Going Passwordless

TL;DR; How we used passwordless authentication to give users a low friction way of accessing private data.

A popular feature on Gaggle Mail is the searchable message archive, this has always been available to group administrators but we wanted to make it available to group members.

Group administrators already have an account with us which they used to create their group but all we know about members is their email address. Requiring members to create an account to view the message archive seemed a little too heavy weight for something they probably wouldn’t do often. However making the full message archive available to anyone who had acquired a ’secret’ member link was far too open.

Giving It a Try

Passwordless authentication seemed like a great fit for what we needed and since we already had the standard ‘forgot password’ workflow adding it was quite straight forward.
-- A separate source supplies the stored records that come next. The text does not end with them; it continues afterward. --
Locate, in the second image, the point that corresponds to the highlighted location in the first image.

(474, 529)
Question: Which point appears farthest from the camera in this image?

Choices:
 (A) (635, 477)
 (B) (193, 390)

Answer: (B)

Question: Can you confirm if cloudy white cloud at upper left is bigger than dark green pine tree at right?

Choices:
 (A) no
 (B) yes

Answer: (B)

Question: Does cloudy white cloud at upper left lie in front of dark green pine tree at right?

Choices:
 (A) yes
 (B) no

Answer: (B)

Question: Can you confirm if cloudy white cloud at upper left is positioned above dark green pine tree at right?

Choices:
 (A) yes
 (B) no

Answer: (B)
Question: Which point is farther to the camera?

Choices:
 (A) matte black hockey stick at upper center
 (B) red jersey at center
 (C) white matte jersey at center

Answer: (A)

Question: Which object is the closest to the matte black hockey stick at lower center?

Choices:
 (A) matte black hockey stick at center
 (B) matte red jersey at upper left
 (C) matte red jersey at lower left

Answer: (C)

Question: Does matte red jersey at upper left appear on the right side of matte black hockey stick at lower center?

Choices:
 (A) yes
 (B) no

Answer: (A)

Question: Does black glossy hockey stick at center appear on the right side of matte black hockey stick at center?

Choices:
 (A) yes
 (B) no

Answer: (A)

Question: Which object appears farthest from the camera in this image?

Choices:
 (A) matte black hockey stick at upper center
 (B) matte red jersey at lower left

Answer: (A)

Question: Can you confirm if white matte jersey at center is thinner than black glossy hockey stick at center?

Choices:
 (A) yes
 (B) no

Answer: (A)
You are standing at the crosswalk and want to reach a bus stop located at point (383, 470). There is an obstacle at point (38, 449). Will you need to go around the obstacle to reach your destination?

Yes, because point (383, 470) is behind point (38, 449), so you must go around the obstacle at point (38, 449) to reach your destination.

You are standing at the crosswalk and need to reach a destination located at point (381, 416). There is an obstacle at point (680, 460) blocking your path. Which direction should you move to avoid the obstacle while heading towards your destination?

I won’t go into how passwordless authentication works here since there’s already some great articles out there explaining it. Now when a member goes to the message archive they see a note asking them to click a button to receive a link giving them access to the archive. Dialog to show message archive They immediately receive the email and on clicking the link they’re taken straight to the full message archive. After an hour the link will expire and clicking it will just redirect to the standard member page where if necessary they can request another time limited link.

View message archive email link

This feature was a real hit with our users, the convenience of having access to the message archive without creating an account is a big plus.

A concern with this sort of workflow can be the latency while waiting for the email to arrive, since email is a massive part of what we do we already have lots of infrastructure in place to get the link in their hands as quickly as possible.

Passwordless authentication was worked well for us here, it’s not going to be the best fit for all circumstances but when you want to give a level of secure access without burdening the user with creating a user account it works well – especially if you already have their email address.